Curzio Maltese, il “caso” doppio stipendio a Repubblica e Parlamento Ue

di Redazione Blitz
Pubblicato il 23 Settembre 2014 - 11:38 OLTRE 6 MESI FA
Curzio Maltese, il caso doppio stipendio

Curzio Maltese e il caso doppio stipendio

STRASBURGO – Ancora polemica sul doppio stipendio di Curzio Maltese che, eletto al Parlamento europeo con la Lista Tsipras, non ha alcuna intenzione di abbandonare la carriera giornalistica. A confermare le indiscrezioni lanciate dal sito Dagospia è stato lo stesso editorialista che, alla redazione online del Fatto Quotidiano, spiega:

“Sono le solite cazzate di Dagospia. Faccio il giornalista, anche con un certo esito, da 35 anni e, come è noto, lavoro a Repubblica. In campagna elettorale ho sempre detto che avrei continuato a fare il mio lavoro. Quando tornerò dalle ferie firmerò un contratto di collaborazione che, comunque, è una mia offerta”.

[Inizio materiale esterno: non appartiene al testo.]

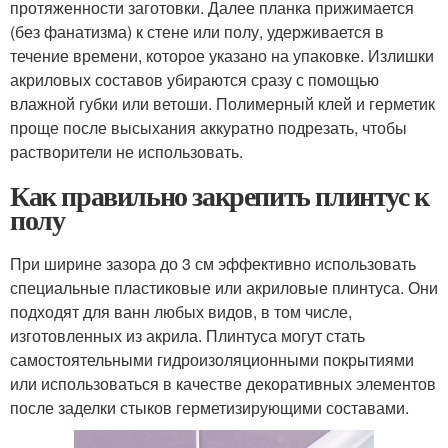
протяженности заготовки. Далее планка прижимается
(без фанатизма) к стене или полу, удерживается в
течение времени, которое указано на упаковке. Излишки
акриловых составов убираются сразу с помощью
влажной губки или ветоши. Полимерный клей и герметик
проще после высыхания аккуратно подрезать, чтобы
растворители не использовать.
Как правильно закрепить плинтус к
полу
При ширине зазора до 3 см эффективно использовать
специальные пластиковые или акриловые плинтуса. Они
подходят для ванн любых видов, в том числе,
изготовленных из акрила. Плинтуса могут стать
самостоятельными гидроизоляционными покрытиями
или использоваться в качестве декоративных элементов
после заделки стыков герметизирующими составами.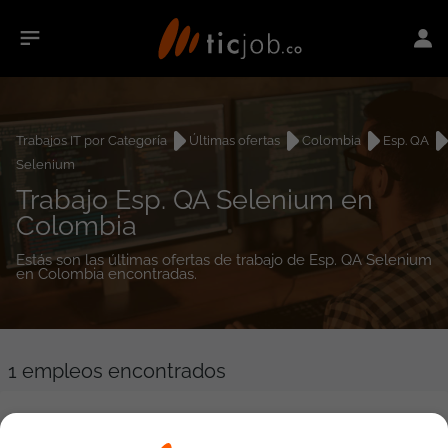
Trabajos IT por Categoría
Últimas ofertas
Colombia
Esp. QA
Selenium
Trabajo Esp. QA Selenium en
Colombia
Estás son las últimas ofertas de trabajo de Esp. QA Selenium
en Colombia encontradas.
1
empleos encontrados
Tester Automatizador Senior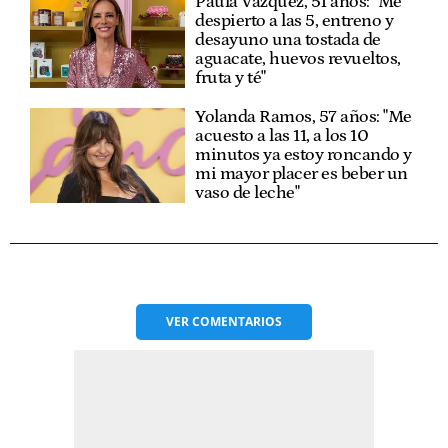
Paula Vázquez, 51 años: "Me
despierto a las 5, entreno y
desayuno una tostada de
aguacate, huevos revueltos,
fruta y té"
Yolanda Ramos, 57 años: "Me
acuesto a las 11, a los 10
minutos ya estoy roncando y
mi mayor placer es beber un
vaso de leche"
VER
COMENTARIOS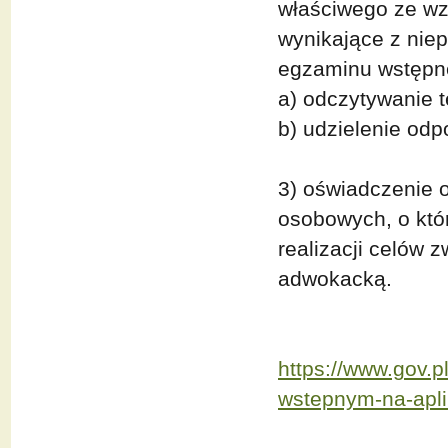
właściwego ze wz
wynikające z nie
egzaminu wstępne
a) odczytywanie 
b) udzielenie odp
3) oświadczenie 
osobowych, o któr
realizacji celów 
adwokacką.
https://www.gov.p
wstepnym-na-apli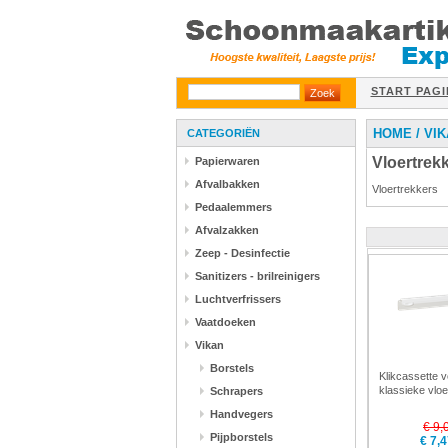
START PAGI
HOME
/
VIK
CATEGORIËN
Vloertrek
Papierwaren
Afvalbakken
Vloertrekkers
Pedaalemmers
Afvalzakken
Zeep - Desinfectie
Sanitizers - brilreinigers
Luchtverfrissers
Vaatdoeken
Vikan
Borstels
Klikcassette 
klassieke vloe
Schrapers
400 mm Vikan
Handvegers
€ 9,
Pijpborstels
€ 7,4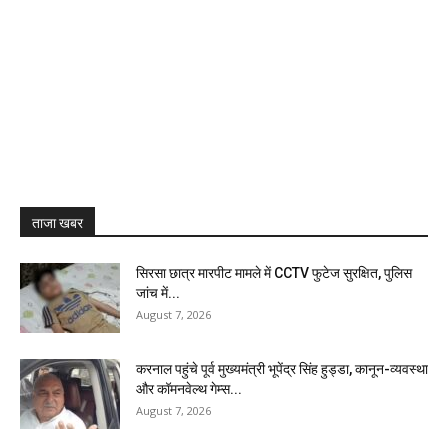
ताजा खबर
सिरसा छात्र मारपीट मामले में CCTV फुटेज सुरक्षित, पुलिस
जांच में...
August 7, 2026
करनाल पहुंचे पूर्व मुख्यमंत्री भूपेंद्र सिंह हुड्डा, कानून-व्यवस्था
और कॉमनवेल्थ गेम्स...
August 7, 2026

Ma il sito di Roberto D’Agostino è tornato all’attacco, riportando un articolo al vetriolo di Nagasaki per libernazione.it:

“Ha spiegato l’euronorevole Curzio Maltese, davanti al comitato di redazione del suo giornale, che la legge non gli impone niente. Quindi, quando la direzione del personale di Repubblica ha provato a metterlo in aspettativa senza stipendio, gli è bastata una letterina dell’avvocato per fargli cambiare idea. Pertanto Maltese si tiene sia i dieci e passa mila euro che gli versa ogni mese Repubblica sia i dieci e passa mila euro che gli bonifica ogni mese il Parlamento europeo”.

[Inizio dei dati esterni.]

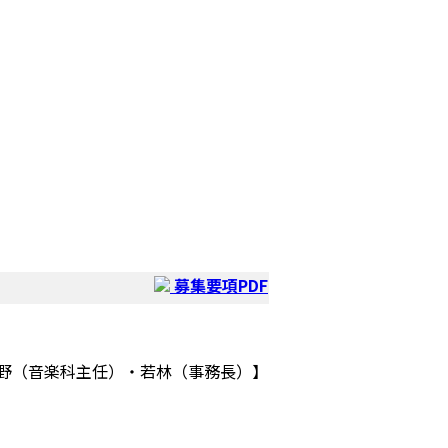
募集要項PDF
）・鹿野（音楽科主任）・若林（事務長）】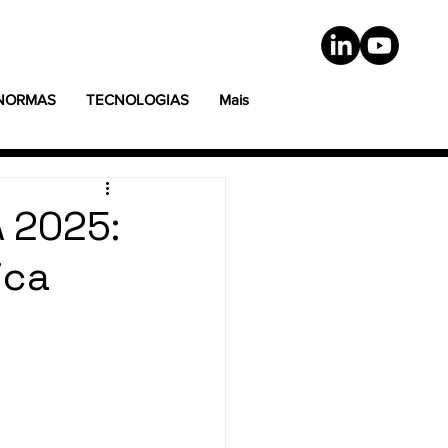
 NORMAS
TECNOLOGIAS
Mais
 2025:
ica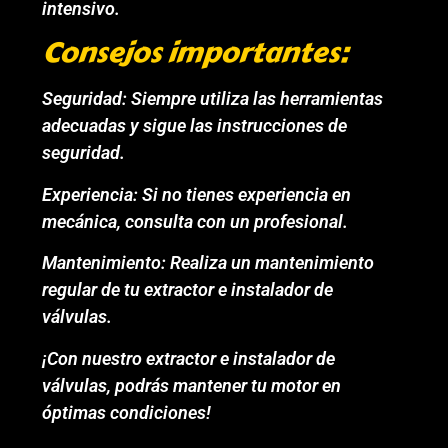
intensivo.
Consejos importantes:
Seguridad: Siempre utiliza las herramientas
adecuadas y sigue las instrucciones de
seguridad.
Experiencia: Si no tienes experiencia en
mecánica, consulta con un profesional.
Mantenimiento: Realiza un mantenimiento
regular de tu extractor e instalador de
válvulas.
¡Con nuestro extractor e instalador de
válvulas, podrás mantener tu motor en
óptimas condiciones!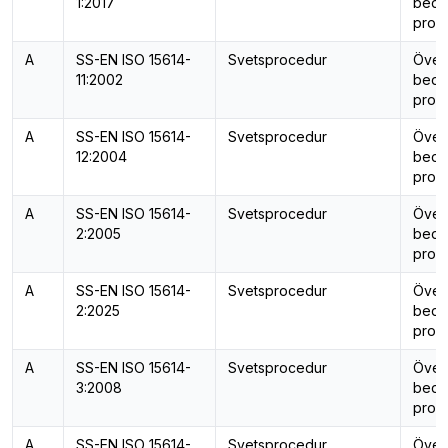
1:2017
bedö
provn
A
SS-EN ISO 15614-
Svetsprocedur
Över
11:2002
bedö
provn
A
SS-EN ISO 15614-
Svetsprocedur
Över
12:2004
bedö
provn
A
SS-EN ISO 15614-
Svetsprocedur
Över
2:2005
bedö
provn
A
SS-EN ISO 15614-
Svetsprocedur
Över
2:2025
bedö
provn
A
SS-EN ISO 15614-
Svetsprocedur
Över
3:2008
bedö
provn
A
SS-EN ISO 15614-
Svetsprocedur
Över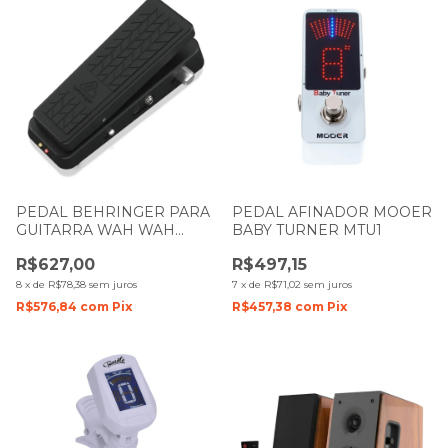
PEDAL BEHRINGER PARA
PEDAL AFINADOR MOOER
GUITARRA WAH WAH
BABY TURNER MTU1
HELLBABE HB01
R$627,00
R$497,15
8
x
de
R$78,38
sem juros
7
x
de
R$71,02
sem juros
R$576,84
com
Pix
R$457,38
com
Pix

La questione sta tutta qui, sull’aspettativa che il quotidiano diretto da Ezio Mauro ha cercato di imporgli al momento della sua elezione a Strasburgo. Maltese, al contrario, vorrebbe un contratto di collaborazione con un compenso equiparato, economicamente, a quello delle altre grandi firme esterne al giornale.

“La mossa – commenta Dagospia – sistema Maltese a vita: 55 anni compiuti, ne avrà 60 al termine della legislatura europea. Quando pertanto passerà senza soluzione di continuità dal doppio stipendio alla doppia pensione. Per lui, Bingo”

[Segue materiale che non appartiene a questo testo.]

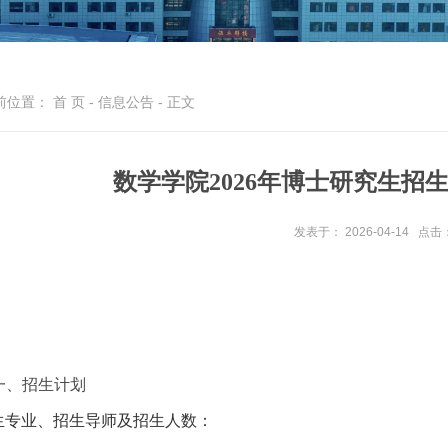
前位置：
首 页
-
信息公告
- 正文
数学学院2026年博士研究生招
发表于： 2026-04-14
点击
一、招生计划
生专业、招生导师及招生人数：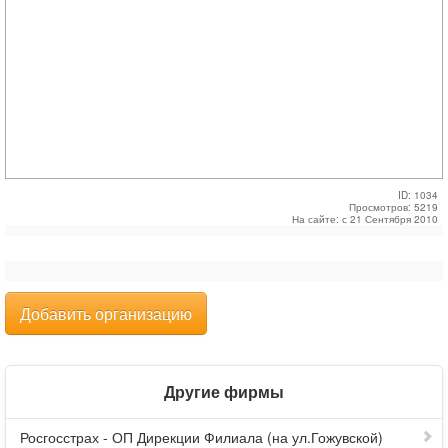
ID: 1034
Просмотров: 5219
На сайте: с 21 Сентября 2010
Добавить организацию
Другие фирмы
Росгосстрах - ОП Дирекции Филиала (на ул.Гожувской)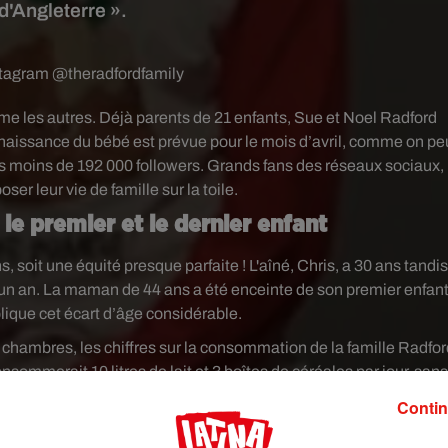
 d'Angleterre ».
stagram @theradfordfamily
e les autres. Déjà parents de 21 enfants, Sue et Noel Radford
naissance du bébé est prévue pour le mois d’avril, comme on pe
pas moins de 192 000 followers. Grands fans des réseaux sociaux, 
ser leur vie de famille sur la toile.
le premier et le dernier enfant
s, soit une équité presque parfaite ! L'aîné, Chris, a 30 ans tandis
d’un an. La maman de 44 ans a été enceinte de son premier enfant
plique cet écart d’âge considérable.
hambres, les chiffres sur la consommation de la famille Radfor
consommerait 10 litres de lait et 3 boîtes de céréales par jour, sans
 le dire, les deux géniteurs ne manquent pas de courage.
Contin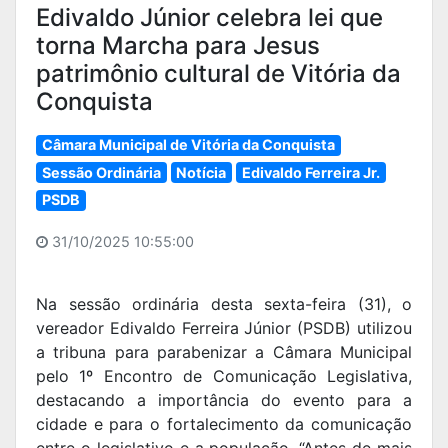
Edivaldo Júnior celebra lei que
torna Marcha para Jesus
patrimônio cultural de Vitória da
Conquista
Câmara Municipal de Vitória da Conquista
Sessão Ordinária
Notícia
Edivaldo Ferreira Jr.
PSDB
31/10/2025 10:55:00
Na sessão ordinária desta sexta-feira (31), o
vereador Edivaldo Ferreira Júnior (PSDB) utilizou
a tribuna para parabenizar a Câmara Municipal
pelo 1º Encontro de Comunicação Legislativa,
destacando a importância do evento para a
cidade e para o fortalecimento da comunicação
entre o legislativo e a população. “Antes de mais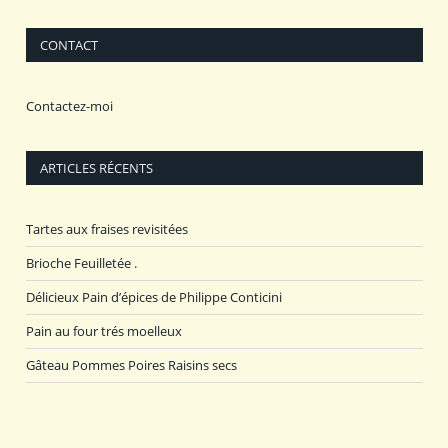
CONTACT
Contactez-moi
ARTICLES RÉCENTS
Tartes aux fraises revisitées
Brioche Feuilletée .
Délicieux Pain d’épices de Philippe Conticini
Pain au four trés moelleux
Gâteau Pommes Poires Raisins secs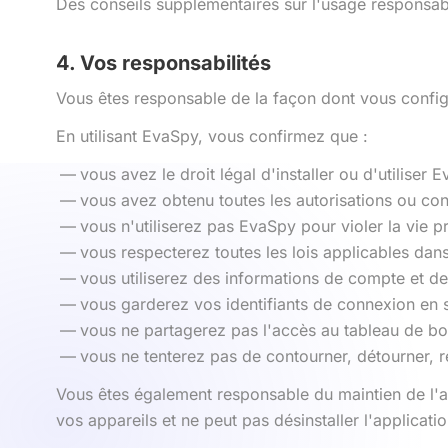
Des conseils supplémentaires sur l'usage responsab
4. Vos responsabilités
Vous êtes responsable de la façon dont vous configu
En utilisant EvaSpy, vous confirmez que :
vous avez le droit légal d'installer ou d'utiliser E
vous avez obtenu toutes les autorisations ou co
vous n'utiliserez pas EvaSpy pour violer la vie pri
vous respecterez toutes les lois applicables dans
vous utiliserez des informations de compte et de
vous garderez vos identifiants de connexion en s
vous ne partagerez pas l'accès au tableau de bo
vous ne tenterez pas de contourner, détourner, r
Vous êtes également responsable du maintien de l'a
vos appareils et ne peut pas désinstaller l'applicatio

Finora però l’intesa sulla collaborazione non c’è stata. Ma, precisa il quotidiano Italia Oggi,

“contrariamente a quanto è stato riportato, l’offerta iniziale dell’azienda per il contratto di collaborazione non sarebbe stata a titolo gratuito”.

 

Di certo c’è solo che l’offerta economica, seppure c’è stata, non è bastata a convincere il giornalista che non ha mai nascosto di voler continuare a fare il proprio mestiere. Tanto più che l’Unione europea glielo consente, dal momento che non esiste alcuna norma sull’incompatibilità tra il ruolo di parlamentare e la professione giornalistica.

La faccenda però resta scivolosa dal punto di vista etico e rischia di far inciampare Maltese sullo stereotipo di quelli che predicano bene e razzolano male. Osserva il sito di D’Agostino:

“Se un cronista che ha sempre il ditino alzato sui doppi incarichi e conflitti di interessi altrui decide di darsi alla cosa pubblica, si candida e si fa eleggere, sarebbe “buona creanza”, eticamente opportuna, visto anche il lauto stipendio che si va ad incassare, chiedere un periodo di aspettativa dal proprio lavoro”.

Senza considerare che la situazione ha esposto l’intera testata ad attacchi esterni. Con il comitato di redazione (cdr) che ha parlato di redazione “umiliata”, auspicando per una soluzione concordata.

Sempre Dagospia, inoltre, riferisce di un certo imbarazzo da parte dello stesso direttore Ezio Mauro, che avrebbe preferito che l’editorialista optasse per l’aspettativa e adesso sta caldeggiando l’idea di inviarlo all’estero “magari in Iraq o in Siria“. Notizia che, riporta il Fatto Quotidiano, il diretto interessato avrebbe categoricamente smentito:

“Ma ti pare che Mauro mi mandi dove dicono loro? Capisco che a Dagospia e a Belpietro dia fastidio che in Italia esistano ancora giornalisti. Secondo te dopo anni di carriera dovrei smettere di fare il mio mestiere perché me lo dicono Libero, D’Agostino o Il Fatto Quotidiano? Dai, con tutti i problemi che abbiamo stiamo qui a perdere tempo tempo”.

Il caso Maltese fa il paio con quello della collega, Barbara Spinelli. Anche lei editorialista di Repubblica e anche lei eletta a Strasburgo: in campagna elettorale Spinelli aveva definito la sua una candidatura di bandiera ma, una volta eletta, si è tenuta lo scranno.